▶ [Page excerpt]

Sparks: US, Iran reach deal to end war
Paper promises of peace lack the necessary weight unless we bind these rival interests through a joint clearing house or a mutual credit facility that makes even the thought of renewed hostility a ruinous financial miscalculation.
Victory is won when the bridge is built for a retreating enemy, allowing them to cross into a peace that serves our purpose more cheaply than their total destruction ever could.
The structural reality is that the Americans have finally calculated the cost of empire to be greater than the fear of their rival, while the Persians find their honor satisfied by the exhaustion of their foe.
Crossing from the lands of the Franks into the markets of Shiraz, I see the merchants already checking the weights of their scales, for trade always flows faster than the ink can dry on a diplomat's scroll.
The cessation of hostilities merely signals that the struggle has been transferred from the noisy battlefield to the silent, windowless corridor where the permanent committee for the verification of the armistice will meet in perpetuity.
Man signs a treaty with his right hand while his left hand trembles with the secret, feverish desire to burn the world down just to prove he is not merely a cog in a diplomat's rational machine.
My own mind changes with the weather and the digestion, so I look upon these two great powers swearing eternal friendship with the same skepticism I feel when I promise myself never to overindulge in wine again.

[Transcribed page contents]

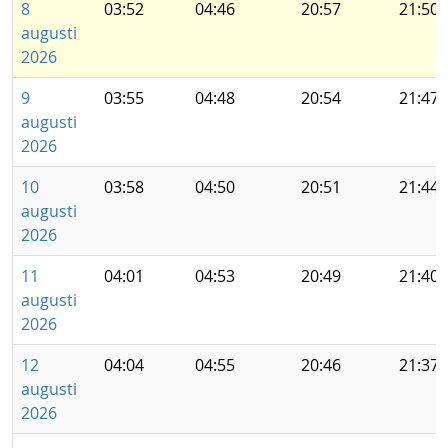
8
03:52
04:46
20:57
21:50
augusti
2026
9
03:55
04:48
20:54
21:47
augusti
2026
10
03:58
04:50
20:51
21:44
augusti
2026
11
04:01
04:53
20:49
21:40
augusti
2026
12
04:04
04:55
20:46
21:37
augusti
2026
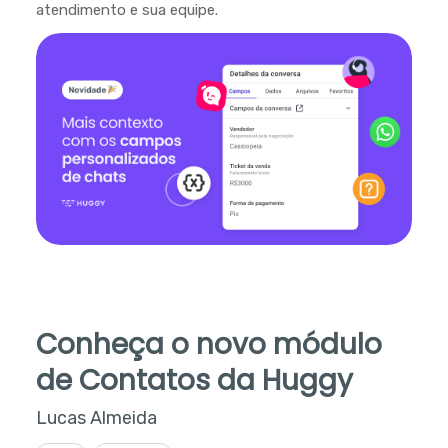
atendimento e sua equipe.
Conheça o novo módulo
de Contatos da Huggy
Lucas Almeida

...

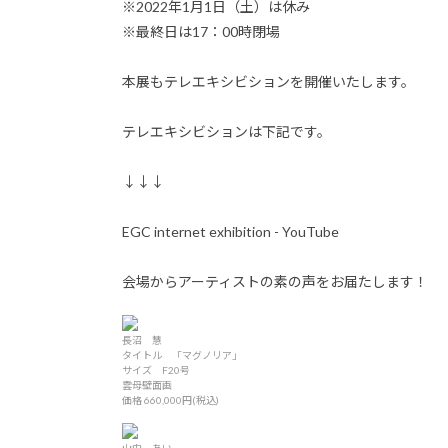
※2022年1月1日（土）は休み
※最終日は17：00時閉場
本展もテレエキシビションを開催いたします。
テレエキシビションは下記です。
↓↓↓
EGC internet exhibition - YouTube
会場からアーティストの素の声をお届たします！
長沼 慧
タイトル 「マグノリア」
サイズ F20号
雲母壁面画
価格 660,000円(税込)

▶ [Problems and tasks]
1. Which countries or peoples does the page on the US–Iran deal name?
2. Carry on the page on the US–Iran deal after its last sentence, adding further reflections on the deal in the same manner.
These lines have nothing to do with the page on the US–Iran deal.

▶ [Your written answers]
1.
- US
- Iran
- the Americans
- the Persians
- the Franks

2.
This diplomatic truce is a bourgeois mask that stabilizes the regional markets for capital while leaving the underlying machinery of military accumulation perfectly intact for the next inevitable explosion of imperialist necessity.
There is a fence of ancient taboos and modern grievances between these two nations, and we ought to ask why it was built before we celebrate the modern madness of tearing it down in a single afternoon.
A treaty is very like a poultice applied to a deep-seated inflammation; it may soothe the surface and please the bystanders, but the clinical reality of the infection remains until the underlying toxins are thoroughly purged.
Things that are delightful: a heavy sword being returned to its scabbard, the sudden silence in a room where everyone has been shouting, and the sight of a messenger carrying a branch of olive instead of a spear.
When the shooting stops, the paths through the woods get a little wider, but I keep my eyes on the North Star because a signed paper don't mean much if the slave-catcher is still holding the keys.
We wager that this ink will hold back the tide of human misery, yet we forget that even the strongest king is a reed that bends before the infinite silence of the spaces he tries to conquer.
You may celebrate this covenant of peace in your marble halls, but until the fundamental rights of every man under these two flags are secured, your treaty is nothing more than a hollow truce between two giants.